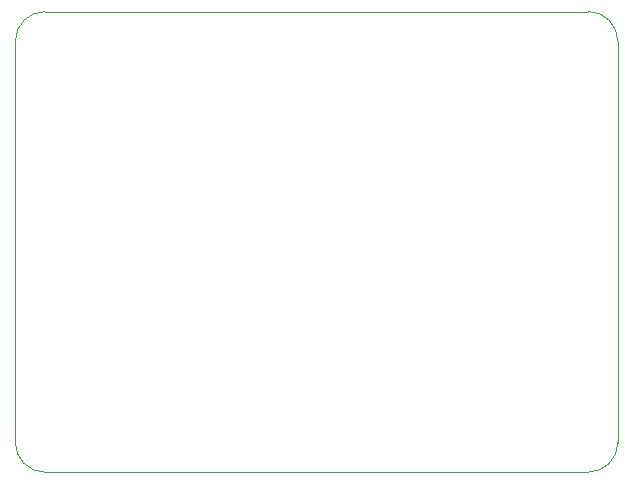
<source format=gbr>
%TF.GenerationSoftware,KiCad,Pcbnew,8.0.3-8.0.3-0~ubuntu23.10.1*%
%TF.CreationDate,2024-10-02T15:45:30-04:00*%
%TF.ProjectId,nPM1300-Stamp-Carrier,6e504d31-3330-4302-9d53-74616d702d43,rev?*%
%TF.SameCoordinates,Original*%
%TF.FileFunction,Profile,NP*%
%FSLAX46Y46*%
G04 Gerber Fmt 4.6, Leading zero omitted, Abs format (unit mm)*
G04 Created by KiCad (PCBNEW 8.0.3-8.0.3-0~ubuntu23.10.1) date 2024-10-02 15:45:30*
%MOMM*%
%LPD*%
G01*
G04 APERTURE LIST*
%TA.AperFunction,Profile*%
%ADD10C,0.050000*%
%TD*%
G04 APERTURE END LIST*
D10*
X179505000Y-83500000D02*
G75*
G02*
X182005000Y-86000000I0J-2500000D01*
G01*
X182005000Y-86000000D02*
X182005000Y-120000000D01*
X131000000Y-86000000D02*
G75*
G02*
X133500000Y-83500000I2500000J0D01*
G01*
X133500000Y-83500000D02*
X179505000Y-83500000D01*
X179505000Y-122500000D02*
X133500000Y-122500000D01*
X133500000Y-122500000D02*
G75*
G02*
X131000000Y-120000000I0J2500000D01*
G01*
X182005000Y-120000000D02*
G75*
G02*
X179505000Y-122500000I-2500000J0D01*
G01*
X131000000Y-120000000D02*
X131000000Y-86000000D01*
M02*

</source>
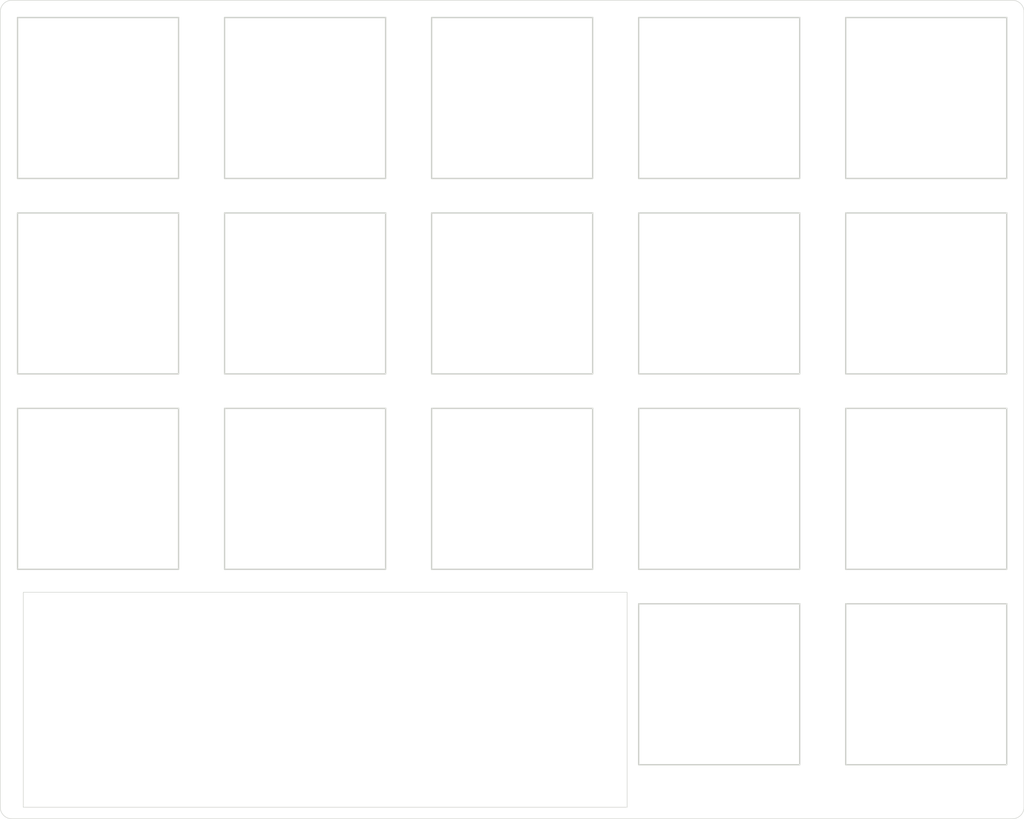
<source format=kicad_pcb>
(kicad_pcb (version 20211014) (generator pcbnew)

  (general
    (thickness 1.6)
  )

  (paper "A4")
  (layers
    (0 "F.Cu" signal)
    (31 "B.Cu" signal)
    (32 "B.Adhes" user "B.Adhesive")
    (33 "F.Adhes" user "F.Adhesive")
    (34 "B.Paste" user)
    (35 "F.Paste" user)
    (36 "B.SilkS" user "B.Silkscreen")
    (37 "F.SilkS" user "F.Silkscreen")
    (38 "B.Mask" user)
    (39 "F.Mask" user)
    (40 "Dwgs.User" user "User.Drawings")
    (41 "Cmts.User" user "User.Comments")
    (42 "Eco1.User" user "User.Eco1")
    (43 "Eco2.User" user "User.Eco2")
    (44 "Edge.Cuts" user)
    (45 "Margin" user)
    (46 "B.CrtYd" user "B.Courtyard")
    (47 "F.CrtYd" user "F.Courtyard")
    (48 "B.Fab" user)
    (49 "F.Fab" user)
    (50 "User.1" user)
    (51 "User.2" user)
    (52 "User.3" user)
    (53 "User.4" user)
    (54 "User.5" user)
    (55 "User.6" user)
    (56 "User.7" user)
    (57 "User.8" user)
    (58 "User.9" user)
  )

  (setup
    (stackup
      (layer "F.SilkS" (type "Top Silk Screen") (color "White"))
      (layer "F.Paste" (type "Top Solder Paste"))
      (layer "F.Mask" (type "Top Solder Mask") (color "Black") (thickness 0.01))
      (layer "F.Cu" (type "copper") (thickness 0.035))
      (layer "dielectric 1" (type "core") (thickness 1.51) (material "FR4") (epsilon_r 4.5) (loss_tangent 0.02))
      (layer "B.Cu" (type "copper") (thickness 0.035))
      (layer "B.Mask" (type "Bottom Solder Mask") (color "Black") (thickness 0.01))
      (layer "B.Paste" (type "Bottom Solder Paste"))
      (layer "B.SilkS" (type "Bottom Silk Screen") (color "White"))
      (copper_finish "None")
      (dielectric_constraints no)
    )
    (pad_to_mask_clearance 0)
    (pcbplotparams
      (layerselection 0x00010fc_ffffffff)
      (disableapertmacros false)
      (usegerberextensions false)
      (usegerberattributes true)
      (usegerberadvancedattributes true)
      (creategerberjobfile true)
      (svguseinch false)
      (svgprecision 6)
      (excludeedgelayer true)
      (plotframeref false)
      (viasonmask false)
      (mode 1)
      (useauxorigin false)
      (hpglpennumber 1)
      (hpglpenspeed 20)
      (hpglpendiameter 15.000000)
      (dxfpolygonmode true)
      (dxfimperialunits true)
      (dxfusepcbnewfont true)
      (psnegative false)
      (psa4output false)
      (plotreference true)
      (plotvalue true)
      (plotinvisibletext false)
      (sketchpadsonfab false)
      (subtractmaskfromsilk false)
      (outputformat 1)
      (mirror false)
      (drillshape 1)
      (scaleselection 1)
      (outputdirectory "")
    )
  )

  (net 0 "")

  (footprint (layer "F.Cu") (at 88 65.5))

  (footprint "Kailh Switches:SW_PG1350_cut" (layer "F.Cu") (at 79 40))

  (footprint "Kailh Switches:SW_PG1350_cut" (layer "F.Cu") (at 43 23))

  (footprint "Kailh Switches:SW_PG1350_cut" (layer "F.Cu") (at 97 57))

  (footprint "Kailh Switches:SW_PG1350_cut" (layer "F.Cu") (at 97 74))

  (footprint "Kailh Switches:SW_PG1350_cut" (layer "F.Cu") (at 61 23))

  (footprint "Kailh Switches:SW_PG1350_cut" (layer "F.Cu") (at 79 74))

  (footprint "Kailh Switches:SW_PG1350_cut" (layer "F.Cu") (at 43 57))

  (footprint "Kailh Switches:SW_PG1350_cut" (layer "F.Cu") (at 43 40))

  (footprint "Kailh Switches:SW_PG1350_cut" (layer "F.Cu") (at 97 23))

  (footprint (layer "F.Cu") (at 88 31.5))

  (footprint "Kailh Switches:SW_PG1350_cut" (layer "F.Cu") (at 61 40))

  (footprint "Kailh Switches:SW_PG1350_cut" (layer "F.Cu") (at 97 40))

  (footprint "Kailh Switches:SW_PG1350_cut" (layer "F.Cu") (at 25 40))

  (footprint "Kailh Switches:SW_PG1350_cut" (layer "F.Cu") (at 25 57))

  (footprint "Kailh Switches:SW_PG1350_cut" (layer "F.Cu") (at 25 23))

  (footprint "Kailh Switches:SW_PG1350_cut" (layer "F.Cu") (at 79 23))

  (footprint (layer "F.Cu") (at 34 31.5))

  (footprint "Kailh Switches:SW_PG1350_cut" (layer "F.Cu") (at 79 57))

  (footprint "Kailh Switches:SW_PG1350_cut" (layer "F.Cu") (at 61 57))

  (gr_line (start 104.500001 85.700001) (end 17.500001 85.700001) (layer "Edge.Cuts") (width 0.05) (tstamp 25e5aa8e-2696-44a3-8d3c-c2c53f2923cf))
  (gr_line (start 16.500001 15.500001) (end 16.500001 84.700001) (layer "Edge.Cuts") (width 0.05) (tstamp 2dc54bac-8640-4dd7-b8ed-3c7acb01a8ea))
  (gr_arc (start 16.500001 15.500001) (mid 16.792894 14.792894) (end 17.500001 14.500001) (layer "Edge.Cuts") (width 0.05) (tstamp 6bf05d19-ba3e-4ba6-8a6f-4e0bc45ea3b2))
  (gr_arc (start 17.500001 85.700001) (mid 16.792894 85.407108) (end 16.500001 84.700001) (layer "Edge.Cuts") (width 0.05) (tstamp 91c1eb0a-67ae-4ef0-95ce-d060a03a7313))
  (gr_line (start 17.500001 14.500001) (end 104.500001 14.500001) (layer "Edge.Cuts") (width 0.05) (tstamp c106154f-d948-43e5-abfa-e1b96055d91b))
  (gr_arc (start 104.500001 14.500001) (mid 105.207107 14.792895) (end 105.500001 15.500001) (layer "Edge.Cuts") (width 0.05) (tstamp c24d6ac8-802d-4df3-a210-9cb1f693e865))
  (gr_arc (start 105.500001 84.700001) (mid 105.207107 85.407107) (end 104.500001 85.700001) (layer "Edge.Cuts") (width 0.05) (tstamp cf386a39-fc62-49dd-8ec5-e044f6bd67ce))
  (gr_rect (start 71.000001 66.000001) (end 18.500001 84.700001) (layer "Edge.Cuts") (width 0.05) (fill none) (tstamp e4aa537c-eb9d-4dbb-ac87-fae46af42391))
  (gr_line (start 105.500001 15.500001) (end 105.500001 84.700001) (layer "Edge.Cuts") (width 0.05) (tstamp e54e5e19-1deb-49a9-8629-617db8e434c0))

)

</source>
==========
= TASK OBJECTIVE =
Only one stretch of the records above is wanted: the lines between the one holding "(psa4output false)" and the one holding "(at 79 40))", inclusive, reproduced exactly.

= ANSWER TO THE PROBLEM =
      (psa4output false)
      (plotreference true)
      (plotvalue true)
      (plotinvisibletext false)
      (sketchpadsonfab false)
      (subtractmaskfromsilk false)
      (outputformat 1)
      (mirror false)
      (drillshape 1)
      (scaleselection 1)
      (outputdirectory "")
    )
  )

  (net 0 "")

  (footprint (layer "F.Cu") (at 88 65.5))

  (footprint "Kailh Switches:SW_PG1350_cut" (layer "F.Cu") (at 79 40))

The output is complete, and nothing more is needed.